The Manetsch laboratory maintains a strong interest in the development of molecular probes that upon refinement can serve as tools for fluorescence or mass spectrometry-based study of biologically relevant molecules or processes. We propose that specific labeling tools will facilitate and accelerate the discovery of potential biomarkers or drug targets within complex systems. The Manetsch laboratory is also interested in the development and application of labeling and tagging moieties enabling the enrichment of the labeled biomolecules from the non-labeled ones.
As part of an ongoing collaboration with the laboratory of Dr. Jeffrey N. Agar, our group maintains an interest in the synthesis and cross-linking evaluation of known and novel cyclic thiosulfinates. This work addresses the need for chemical tools that can selectively and reliably form cross-links with proximal thiol pairs present in protein targets associated with various aggregate diseases. We have demonstrated in a recent publication that the thiol pair Cys111A and Cys111B of Cu/Zn-superoxide dismutase (SOD1), present in ALS can be cross-linked by cyclic thiosulfinates while avoiding toxic “dead-end” modification of lone thiols. These pioneering efforts led to the synthesis and cross-linking evaluation of 5- to 7-member ring cyclic thiosulfinates which functioned in the presence of biological concentrations of glutathione and acted as cell-permeable, potent, tolerable, intracellular cross-linkers.

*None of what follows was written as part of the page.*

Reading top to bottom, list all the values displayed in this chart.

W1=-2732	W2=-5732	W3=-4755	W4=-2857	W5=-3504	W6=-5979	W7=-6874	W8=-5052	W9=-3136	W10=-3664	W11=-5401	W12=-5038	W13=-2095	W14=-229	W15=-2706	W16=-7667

Our current efforts seek to explore novel chemical space of cyclic thiosulfinates using both new and well-established chemistry for unique purposes. These novel cross-linkers aim to provide the basis of an SAR profile of the many cross-link targets and allow for a medicinal chemistry optimization approach as well as to facilitate MS-based identification of the cellular targets of cyclic thiosulfinates.
Photoaffinity labeling is a biochemical technique used for determining behavior of biomolecules. A photoaffinity labeled ligand and a target of interest are covalently crosslinked in response to a specific wavelength of light. 3-trifluoromethyl-3-aryldiazirines, one common photoaffinity label, are not stable in ambient light and have low aqueous solubility, limiting their utility in biologically relevant environments.
Our group has shown that the addition of heteroaromatic character on diazirine labels improves their ambient light stability and solubility. These promising initial improvements have allowed our group to maintain interest in the synthesis of future generations of diazirine photoaffinity labels with further improved physicochemical properties.
Donnelly, D P; Dowgiallo, M G; Salisbury, J P; Krishna, C; Iyengar, S; Chaudhari, M; Mathew, M; Miele, I; Auclair, J R; Lopez, S A, Manetsch R, Agar J N. J Am Chem Soc 2018; 140, 7377–7380.
Kumar A B, Tipton J D, Manetsch R. Chem Commun 2016; 52, 2729-2732.
Nacheva K P, Maza W A, Myers D Z, Fronczek F R, Larsen R W, Manetsch R. Org Biomol Chem 2012; 10, 7840-7846.